Scholar-in-Residence – January 11 – 13, 2019

Scholar-in-Residence
January 11 – 13, 2019

We welcome Rabbi Daniel Vaisrub as our  Scholar-in-Residence
Rabbi Vaisrub studied at Yeshivat Hamivtar (Efrat, Israel), and Hebrew Theological College (Skokie, Illinois). He received rabbinic ordination from Rabbi Yisrael Meir Lau (former Ashkenazic Chief Rabbi of Israel). Presently he is Professor of Talmud at Hebrew Seminary (Skokie, Illinois). He has taught Hebrew Bible, Talmud, Midrash, and Halakha in various settings, including Melton School and Hartman Institute. He is a frequent darshan and Torah reader for Rose Crown Minyan of Anshe Emet Synagogue and the Chicago Loop Synagogue and fellow with Rabbis Without Borders 2017 Cohort. Rabbi Vaisrub holds a BA in History from the University of Michigan, and an MBA from McGill University.

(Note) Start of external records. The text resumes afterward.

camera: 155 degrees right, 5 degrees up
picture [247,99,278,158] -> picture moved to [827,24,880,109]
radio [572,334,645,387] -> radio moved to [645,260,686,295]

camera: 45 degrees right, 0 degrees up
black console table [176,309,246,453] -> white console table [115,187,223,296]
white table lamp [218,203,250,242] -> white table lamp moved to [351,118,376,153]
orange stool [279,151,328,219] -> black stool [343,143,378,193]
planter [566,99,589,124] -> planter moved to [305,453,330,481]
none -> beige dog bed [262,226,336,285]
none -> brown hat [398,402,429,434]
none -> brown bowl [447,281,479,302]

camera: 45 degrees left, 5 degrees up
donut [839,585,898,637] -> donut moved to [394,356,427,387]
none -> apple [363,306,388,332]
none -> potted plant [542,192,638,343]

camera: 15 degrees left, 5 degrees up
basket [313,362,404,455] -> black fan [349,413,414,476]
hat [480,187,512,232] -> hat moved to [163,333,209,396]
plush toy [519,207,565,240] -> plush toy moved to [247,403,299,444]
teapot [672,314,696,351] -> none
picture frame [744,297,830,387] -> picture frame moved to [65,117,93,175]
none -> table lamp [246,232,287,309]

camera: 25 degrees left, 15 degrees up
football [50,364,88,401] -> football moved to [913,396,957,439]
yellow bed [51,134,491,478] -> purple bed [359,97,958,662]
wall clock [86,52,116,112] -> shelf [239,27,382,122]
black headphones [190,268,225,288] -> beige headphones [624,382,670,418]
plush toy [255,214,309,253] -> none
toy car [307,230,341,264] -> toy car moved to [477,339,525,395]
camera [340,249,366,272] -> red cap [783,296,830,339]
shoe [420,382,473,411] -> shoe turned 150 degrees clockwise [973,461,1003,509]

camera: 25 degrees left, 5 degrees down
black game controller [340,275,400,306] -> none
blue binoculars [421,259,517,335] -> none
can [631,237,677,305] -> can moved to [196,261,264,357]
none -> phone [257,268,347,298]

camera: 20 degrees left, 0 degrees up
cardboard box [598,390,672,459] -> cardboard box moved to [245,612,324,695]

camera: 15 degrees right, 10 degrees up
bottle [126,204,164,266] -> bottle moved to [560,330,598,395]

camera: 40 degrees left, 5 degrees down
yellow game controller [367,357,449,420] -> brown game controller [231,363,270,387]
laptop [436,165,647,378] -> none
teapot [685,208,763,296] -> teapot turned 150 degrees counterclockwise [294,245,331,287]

Dinner with Rabbi Daniel Vaisrub
Daven – Eat – Learn

Friday, January 11,  7:00  – 8:00 p.m.

Enjoy dinner with Rabbi Vaisrub before his Friday evening lecture. Dinner is $21.00 per person. Choose from Chicken or Portobello entrees. RSVP online or call the office at 408-257-3333. RSVP closes 1/3 or when event is full.

The Rebellious Son, The Rebellious City
Friday, January 11, 8:00  – 9:00 p.m.
Join our visiting Scholar, Rabbi Vaisrub, for an intriguing lecture on this pair of dramatic Talmudic texts showing how the Talmud teaches us how to always see the other side of an argument and how no one side “owns” the truth.

Post Modern Talmud
Saturday, January 12, 1:45  – 3:15 p.m.
Rabbi Vaisrub will review his favorite Talmudic teachings and show how a Talmudic scholar was doing post-modern literary deconstruction 1200 years before post-modernism hit the European scene

What Would Maimonides Do?
Saturday, January 12, 7:00  – 9:00 p.m.
Rabbi Vaisrub will teach on a series of readings from Maimonides on wide range of topics including the nature or truth, politics, ethics, and law.

NFL Catch Rule According to Jewish Law
Sunday, January 13, 10:30 a.m.- 12:30 p.m.

An analysis of a video wherein two scholars analyze the change to the National Football League’s definition of what constitutes a “catch” using Talmudic logic.